At that point I realised that one of the sources was known to me. A decade ago, in another life, developing Turnpike, I’d dealt with a problem Nick Wedd was having with his machine corrupting files. I hoped that he’d remember me, and so I sent him an email to ask if he knew of any reason why his system would suddenly be sending NTPv1 packets to a machine in Denmark.

To cut a very long story short, it turned out that he did remember me, but that he had a complex network with four or five machines, routers, wireless links and all sorts. Over a week or so, by a process of elimination (he kept track of which of his machines were switched on) and monitoring (his stepson David Prime ran a copy of Ethereal to dump any of the v1 packets); we eventually narrowed the packet source down to his D-Link DI-624 wireless router.

I purchased a DI-624 on eBay and found that its exact operation depended upon the particular firmware version it was running. Typically the firmware contains a list of 50 or so NTP time servers and it will choose one at random and ask it for the time – by sending out a naively constructed NTPv1 packet. If there is no answer (because the remote server doesn’t reply, or the response is firewalled off) then after 30 seconds it will choose another server and try again. If it does get a reply then it won’t ask again for a hour or so.

And it’s not just the DI-624. Many other D-Link products have the same behaviour, and over the years they have shipped tens of millions of devices. So all of these enquires add up (especially the unanswered ones)… to about 37 packets a second on each of the world’s stratum one timeservers!

This isn’t how NTP is meant to work. Consumer devices should ask one of their ISP’s time service machines (probably running at stratum 3), the ISP will synchronise these to a stratum 2 device that is firewalled off from customers, and that machine will chime with some nearby (same continent) stratum 1 machines. Leaving aside the denial-of-service issues there’s not much point in consumers sending packets half-way across a continent to a stratum 1 machine — network variability will mean that they get as good or better results from a nearby box.
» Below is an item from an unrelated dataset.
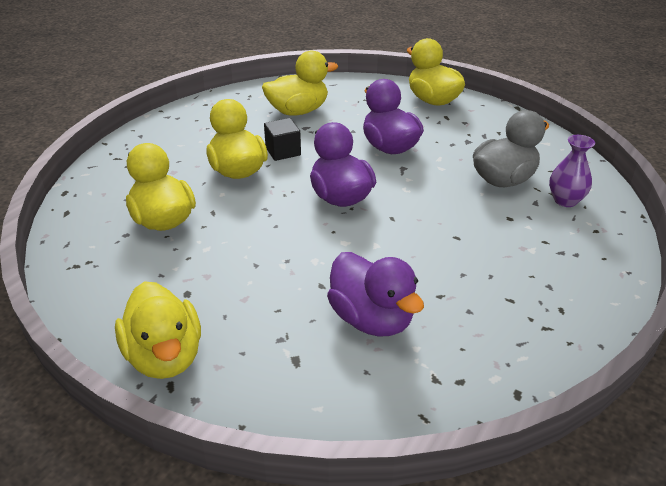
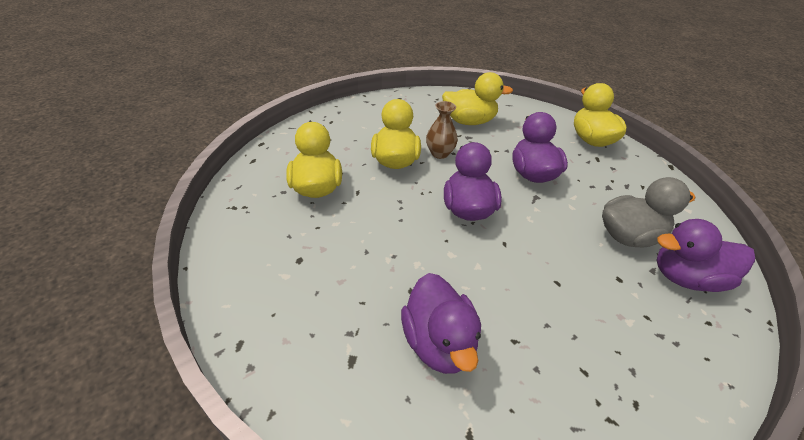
camera: 20 degrees right, 5 degrees up
(165, 356) = (250, 314): yellow duck -> none
(283, 151) = (440, 153): black cube -> brown vase
(565, 200) = (686, 278): purple vase -> purple duck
Now D-Link do provide a way of configuring a DI-624 to contact a nearby NTP server — and setting this will mean no extraneous stratum 1 traffic. However, the default configuration is to access the stratum 1 timeservers and hence the stage is set for a DDoS attack on part of the key infrastructure of the Internet.

If this story sounds familiar then it is. Back in May 2003 the University of Wisconsin – Madison found itself under a DDoS attack of hundreds of thousands of packets a second. In that case it was Netgear routers that were configured to send Simple NTP (SNTP) packets to a single server. To make matters worse, if they didn’t get an answer within 5 seconds they tried again. Hence, after a network outage (or perhaps a widespread power outage) there would be so much network congestion that answers would be lost — and so the congestion would continue for hours.

Although no-one discusses legal negotiations in public, shortly after Dave Plonka worked out what was causing the incoming traffic, Netgear spontaneously made a generous gift of $375,000 over three years “to improve wireless security on campus and to build out our campus network”. Which was nice.

However, in the current case, D-Link don’t seem to be feeling quite so generous. Poul-Henning reports in an open letter to D-Link (which means that I can finally report the material above) “I have been accused of extortion. I have been told that I have no claim, been told that I exaggerate the claim.”

In my own opinion, shipping equipment that generates 37 packets a second to Poul-Henning (and hence about 2K packets/second to all of the stratum 1 servers as a whole — that’s about a T1 of traffic) is hardly trivial. If D-Link were running their own time servers, as in my opinion they should be, it would cost them about $1000/month for the bandwidth alone.

Poul-Henning has a particularly strong case because in the canonical list of NTP stratum 1 servers his machine is listed as "Service Area: Networks BGP-announced on the DIX; Access Policy: open access to servers, please, no client use;" so access by random consumers who own D-Link routers is clearly not permitted. Indeed, many of the other stratum 1 NTP servers used by D-Link have similar rules — either setting geographic limits or, often, requiring that only stratum 2 servers should connect. So D-Link, who must have consulted a similar list when they were writing their firmware, appears to be entirely ignoring well-publicised access restrictions.

Of course, even if D-Link immediately saw the error of their ways, they’ve nailed these lists of time servers into the firmware of all the devices they’ve shipped. Consumers don’t generally re-flash their kit (the instructions tend to be pretty scary) and so it will be years before the traffic to Poul-Henning starts to die down even if, as he may be forced to, he removes his server from the DIX.

Those dumb little D-Link boxes in the corner of the lounges all over the world (I’ve heard them called “clocksuckers”) will still be demanding, whether or not they get an answer, to know what time it is. And this is just so that they can timestamp their logs correctly; even though no-one will ever look at their contents… What a waste, quite literally, of time!